Le coût estimé de l’organisation des Jeux serait de 6 milliards d’euros. Bien qu’il soit moindre que celui de Londres en 2012 (qui avait prévu 4,8 mais avait finalement dépensé 10,7 milliards) ou encore de Pékin en 2008 (2,6 milliards prévus pour un résultat à plus de 30 milliards), c’est déjà une somme colossale. Mais au-delà de la dépense, d’autres problèmes se posent. Les arguments pour accueillir ce genre d’événement sont toujours les mêmes : « cela engendrera des emplois et fera rentrer de l’argent ». Or, il y a ce qui est censé entrer, mais en revanche on sait surtout ce qui va commencer par sortir : 60 millions d’euros déjà prévus (avec dépassement possible) pour la simple candidature, constituant alors une perte sèche si Paris n’est pas retenue comme les trois fois précédentes. Et si la capitale emporte le morceau, il y a fort à parier que les 6 milliards seront largement dépassés. Depuis 1988 et les Jeux de Séoul, seuls les JO d’Atlanta de 1996 avaient réussi à ne dépasser que de très peu les coûts estimés, les autres ayant doublé voire plus.
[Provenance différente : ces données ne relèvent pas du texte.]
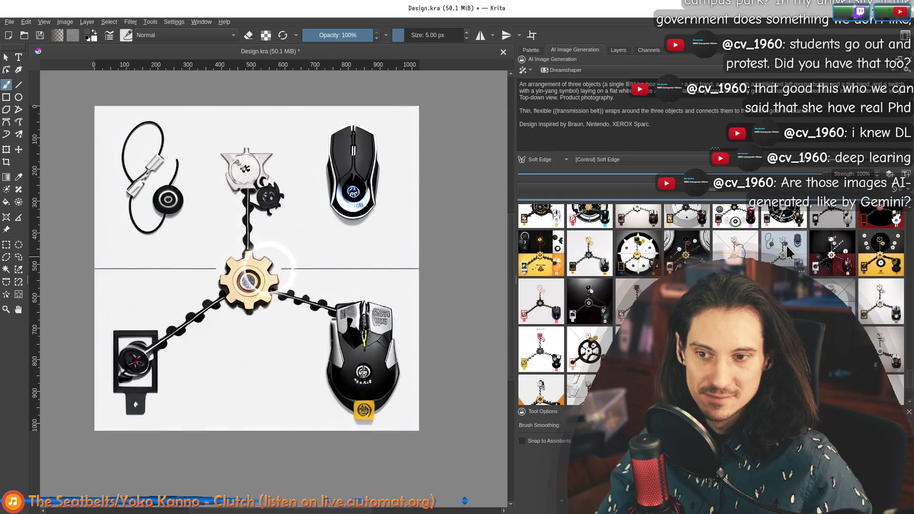
click(836, 259)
Du côté des emplois, il y en aurait, certes, mais pour une durée bien déterminée et dans des conditions déplorables. Le besoin d’une main d’œuvre massive à l’instant t ne va en aucun cas permettre d’éviter la précarisation des travailleurs recrutés pour l’occasion, vu qu’à la fin des travaux, la plupart des contrats ne seront pas reconduits. Pire, même si officiellement Paris dispose déjà d’un certain nombre d’installations sportives, il faudra en bâtir et les délais urgents ajoutés au besoin d’économie ne garantissent en aucun cas la sécurité des ouvriers sur ce genre de chantiers (en l’occurrence le village et la piscine olympiques, qui devraient se situer en Seine-Saint-Denis), au point que les conditions de travail peuvent en devenir inhumaines : à Pékin, ce sont 6 morts qu’a annoncé le gouvernement chinois. Pour les JO d’hiver de 2014, Sotchi aura vu 60 d’entre eux périr sur les chantiers. Quant aux infrastructures urbaines qui devront être transformées, ou aux quartiers qui devront être réhabilités, on se doute, comme pour les logements, que ce n’est pas l’avis des habitants, surtout ceux des quartiers populaires de la Seine-Saint-Denis, qui sera retenu comme le critère déterminant. Et cela quelles que soient les mascarades de consultations à la sauce « démocratie participative » qui seront très probablement lancées. Si les JO se tiennent effectivement dans la capitale, la gentrification parisienne ne manquera pas cette occasion pour se poursuivre.

A qui profite le fric ?

Il n’est pas étonnant de voir tout un tas d’entreprises privées s’associer avidement à ces festivités. Pour Paris 2012, s’est constitué « un consortium de parrains officiels, le "Club des entreprises Paris 2012" comprenant notamment Lagardère, Lafarge, Bouygues, Carrefour, Suez, Accor, c’est-à-dire des "humanistes" adeptes des licenciements boursiers et partisans des mérites de l’"esprit sportif", frère jumeau de l’"esprit d’entreprise" » rappelle le Monde Diplomatique. Si ces grands groupes parrainent un tel événement, il va de soi que ce n’est pas par amour du sport : l’obtention des JO par Paris leur permettrait, entre autres, d’obtenir des contrats juteux et des supports publicitaires démultipliés pour afficher leur marque de façon ostentatoire durant les JO, mais d’ores et déjà pendant la campagne elle-même.

Ce n’est pas un hasard si, dans le lot, on retrouve des entreprises du BTP comme Bouygues, par ailleurs en difficulté en ce moment , qui va pouvoir s’octroyer une énorme somme afin de construire des bâtiments avec l’argent publique, sans avoir à garantir naturellement que ceux-ci seront toujours utiles après les JO. Ce sera la même chose avec l’Euro 2016 en France, comme ça l’est pour toute compétition internationale de même ampleur : beaucoup d’argent circule, et tombe toujours dans les mêmes poches. Quant à la bonne tenue des compétitions, nul doute qu’elle pourra, si l’atmosphère et le régime sont à ce moment-là comparables à ceux d’aujourd’hui, justifier le déploiement d’effectifs policiers et un appareil sécuritaire permettant à cette vitrine de l’État républicain, mairie de Paris en tête, de servir une fois de plus sa politique de contrôle et de quadrillage de l’espace public. Elle l’a déjà commencée pour l’Euro 2016 en réprimant les ultras des clubs de football.